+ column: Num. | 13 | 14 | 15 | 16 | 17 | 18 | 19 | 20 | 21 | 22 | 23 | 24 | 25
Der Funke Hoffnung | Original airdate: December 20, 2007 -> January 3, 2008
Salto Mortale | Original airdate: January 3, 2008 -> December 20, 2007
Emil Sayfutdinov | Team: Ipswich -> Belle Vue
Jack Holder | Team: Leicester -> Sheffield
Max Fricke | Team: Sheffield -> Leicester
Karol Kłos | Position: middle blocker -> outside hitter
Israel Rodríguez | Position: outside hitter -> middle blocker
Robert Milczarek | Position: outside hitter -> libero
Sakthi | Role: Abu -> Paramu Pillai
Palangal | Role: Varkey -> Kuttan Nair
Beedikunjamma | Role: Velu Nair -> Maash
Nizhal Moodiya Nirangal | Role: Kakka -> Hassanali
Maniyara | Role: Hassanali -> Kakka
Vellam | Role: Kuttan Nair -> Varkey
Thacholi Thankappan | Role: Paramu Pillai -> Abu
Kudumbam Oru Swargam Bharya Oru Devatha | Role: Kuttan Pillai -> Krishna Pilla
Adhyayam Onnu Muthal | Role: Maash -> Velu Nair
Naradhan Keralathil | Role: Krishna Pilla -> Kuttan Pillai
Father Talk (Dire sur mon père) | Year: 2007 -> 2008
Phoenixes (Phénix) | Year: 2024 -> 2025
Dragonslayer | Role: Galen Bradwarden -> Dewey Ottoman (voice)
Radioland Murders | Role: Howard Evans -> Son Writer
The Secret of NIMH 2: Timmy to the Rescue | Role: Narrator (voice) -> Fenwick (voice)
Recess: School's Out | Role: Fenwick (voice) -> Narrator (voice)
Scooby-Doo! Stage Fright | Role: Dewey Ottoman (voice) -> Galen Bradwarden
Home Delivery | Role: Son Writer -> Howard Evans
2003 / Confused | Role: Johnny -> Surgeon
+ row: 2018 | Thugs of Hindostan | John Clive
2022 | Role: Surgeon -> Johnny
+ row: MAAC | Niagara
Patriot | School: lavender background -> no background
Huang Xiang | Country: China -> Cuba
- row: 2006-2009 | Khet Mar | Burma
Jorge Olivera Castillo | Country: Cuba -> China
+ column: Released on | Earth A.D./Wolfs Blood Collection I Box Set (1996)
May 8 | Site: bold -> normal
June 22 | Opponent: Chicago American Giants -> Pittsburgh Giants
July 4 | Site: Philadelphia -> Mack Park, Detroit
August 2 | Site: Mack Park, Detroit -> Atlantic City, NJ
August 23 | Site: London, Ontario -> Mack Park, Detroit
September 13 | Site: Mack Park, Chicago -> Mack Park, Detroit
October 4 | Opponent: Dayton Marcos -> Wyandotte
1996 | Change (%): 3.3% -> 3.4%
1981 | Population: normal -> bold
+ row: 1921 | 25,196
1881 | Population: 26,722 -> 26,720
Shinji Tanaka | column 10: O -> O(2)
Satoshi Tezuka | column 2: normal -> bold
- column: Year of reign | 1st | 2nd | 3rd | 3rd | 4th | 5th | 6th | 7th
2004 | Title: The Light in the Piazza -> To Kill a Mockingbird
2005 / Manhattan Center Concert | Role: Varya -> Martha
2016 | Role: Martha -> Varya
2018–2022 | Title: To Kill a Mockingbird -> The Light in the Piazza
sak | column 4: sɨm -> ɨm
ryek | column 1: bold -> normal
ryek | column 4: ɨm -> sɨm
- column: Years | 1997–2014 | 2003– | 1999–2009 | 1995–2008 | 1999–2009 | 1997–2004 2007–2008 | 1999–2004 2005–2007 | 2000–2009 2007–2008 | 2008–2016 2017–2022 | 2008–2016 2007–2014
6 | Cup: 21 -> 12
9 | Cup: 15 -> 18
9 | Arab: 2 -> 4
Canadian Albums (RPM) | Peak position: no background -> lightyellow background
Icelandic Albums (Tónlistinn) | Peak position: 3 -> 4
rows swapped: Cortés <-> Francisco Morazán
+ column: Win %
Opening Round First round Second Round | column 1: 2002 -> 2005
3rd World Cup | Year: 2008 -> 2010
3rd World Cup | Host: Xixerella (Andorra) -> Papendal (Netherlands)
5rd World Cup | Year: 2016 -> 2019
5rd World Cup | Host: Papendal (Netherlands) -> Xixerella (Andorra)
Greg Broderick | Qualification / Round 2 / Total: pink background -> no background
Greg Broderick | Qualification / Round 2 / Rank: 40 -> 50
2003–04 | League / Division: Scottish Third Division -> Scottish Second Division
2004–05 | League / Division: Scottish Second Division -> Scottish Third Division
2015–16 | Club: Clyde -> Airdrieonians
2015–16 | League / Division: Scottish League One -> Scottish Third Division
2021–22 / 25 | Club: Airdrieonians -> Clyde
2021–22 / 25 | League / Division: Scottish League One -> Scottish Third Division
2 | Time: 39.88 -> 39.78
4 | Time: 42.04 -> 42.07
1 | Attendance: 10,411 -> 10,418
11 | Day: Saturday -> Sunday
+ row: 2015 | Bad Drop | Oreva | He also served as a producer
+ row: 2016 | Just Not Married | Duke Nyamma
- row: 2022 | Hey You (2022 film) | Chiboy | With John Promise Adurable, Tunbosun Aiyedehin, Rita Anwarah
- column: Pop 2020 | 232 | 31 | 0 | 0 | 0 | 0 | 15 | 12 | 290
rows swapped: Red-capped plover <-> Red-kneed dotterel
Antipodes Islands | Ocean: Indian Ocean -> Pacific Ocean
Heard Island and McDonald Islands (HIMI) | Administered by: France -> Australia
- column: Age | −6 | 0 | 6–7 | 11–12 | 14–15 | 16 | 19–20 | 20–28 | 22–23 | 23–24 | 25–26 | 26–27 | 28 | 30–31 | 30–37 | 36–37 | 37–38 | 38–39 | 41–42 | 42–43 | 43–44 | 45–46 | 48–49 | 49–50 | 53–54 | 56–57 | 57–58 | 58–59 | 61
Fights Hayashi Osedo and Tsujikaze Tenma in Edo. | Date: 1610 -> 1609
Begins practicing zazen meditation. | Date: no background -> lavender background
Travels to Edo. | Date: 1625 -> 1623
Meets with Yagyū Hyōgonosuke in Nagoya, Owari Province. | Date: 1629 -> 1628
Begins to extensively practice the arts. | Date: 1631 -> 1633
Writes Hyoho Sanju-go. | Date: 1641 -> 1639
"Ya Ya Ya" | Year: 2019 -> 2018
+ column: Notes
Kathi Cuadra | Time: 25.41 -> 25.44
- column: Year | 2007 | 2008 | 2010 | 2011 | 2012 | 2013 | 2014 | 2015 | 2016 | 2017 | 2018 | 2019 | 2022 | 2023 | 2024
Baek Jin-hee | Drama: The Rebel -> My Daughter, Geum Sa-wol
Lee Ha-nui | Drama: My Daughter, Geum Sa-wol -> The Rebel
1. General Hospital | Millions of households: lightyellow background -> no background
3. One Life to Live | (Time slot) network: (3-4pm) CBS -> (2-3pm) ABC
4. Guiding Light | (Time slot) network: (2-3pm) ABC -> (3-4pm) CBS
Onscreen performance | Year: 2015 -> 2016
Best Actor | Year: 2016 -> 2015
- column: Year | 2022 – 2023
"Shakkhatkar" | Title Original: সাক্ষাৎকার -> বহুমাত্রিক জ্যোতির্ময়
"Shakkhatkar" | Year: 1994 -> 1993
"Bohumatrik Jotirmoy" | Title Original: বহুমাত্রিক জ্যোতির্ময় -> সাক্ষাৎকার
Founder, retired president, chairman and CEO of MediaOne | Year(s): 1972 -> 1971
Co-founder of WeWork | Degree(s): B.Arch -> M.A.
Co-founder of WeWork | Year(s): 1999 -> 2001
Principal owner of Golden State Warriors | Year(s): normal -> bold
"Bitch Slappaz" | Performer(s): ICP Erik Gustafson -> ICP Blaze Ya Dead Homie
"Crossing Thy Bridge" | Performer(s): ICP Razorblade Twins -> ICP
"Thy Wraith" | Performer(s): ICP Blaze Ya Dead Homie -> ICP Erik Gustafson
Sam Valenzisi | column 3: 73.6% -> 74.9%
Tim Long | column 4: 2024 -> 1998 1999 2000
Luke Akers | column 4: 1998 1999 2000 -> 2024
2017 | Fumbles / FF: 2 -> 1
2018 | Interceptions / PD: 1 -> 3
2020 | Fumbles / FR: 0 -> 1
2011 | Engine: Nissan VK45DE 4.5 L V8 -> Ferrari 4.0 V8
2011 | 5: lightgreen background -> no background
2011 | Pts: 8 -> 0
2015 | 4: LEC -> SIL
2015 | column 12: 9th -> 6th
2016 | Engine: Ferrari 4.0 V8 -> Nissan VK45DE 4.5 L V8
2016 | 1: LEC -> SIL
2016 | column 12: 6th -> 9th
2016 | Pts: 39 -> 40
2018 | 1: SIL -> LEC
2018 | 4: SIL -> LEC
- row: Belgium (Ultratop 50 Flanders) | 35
————————
■ **WHAT YOU WILL DO**
Convert the listing, from its first line through the line containing "Vellam | Role: Kuttan Nair -> Varkey", into a JSON list of strings with one string per line, omitting any blank lines.

■ **ANSWER FOR THIS EXERCISE**
[
  "+ column: Num. | 13 | 14 | 15 | 16 | 17 | 18 | 19 | 20 | 21 | 22 | 23 | 24 | 25",
  "Der Funke Hoffnung | Original airdate: December 20, 2007 -> January 3, 2008",
  "Salto Mortale | Original airdate: January 3, 2008 -> December 20, 2007",
  "Emil Sayfutdinov | Team: Ipswich -> Belle Vue",
  "Jack Holder | Team: Leicester -> Sheffield",
  "Max Fricke | Team: Sheffield -> Leicester",
  "Karol Kłos | Position: middle blocker -> outside hitter",
  "Israel Rodríguez | Position: outside hitter -> middle blocker",
  "Robert Milczarek | Position: outside hitter -> libero",
  "Sakthi | Role: Abu -> Paramu Pillai",
  "Palangal | Role: Varkey -> Kuttan Nair",
  "Beedikunjamma | Role: Velu Nair -> Maash",
  "Nizhal Moodiya Nirangal | Role: Kakka -> Hassanali",
  "Maniyara | Role: Hassanali -> Kakka",
  "Vellam | Role: Kuttan Nair -> Varkey"
]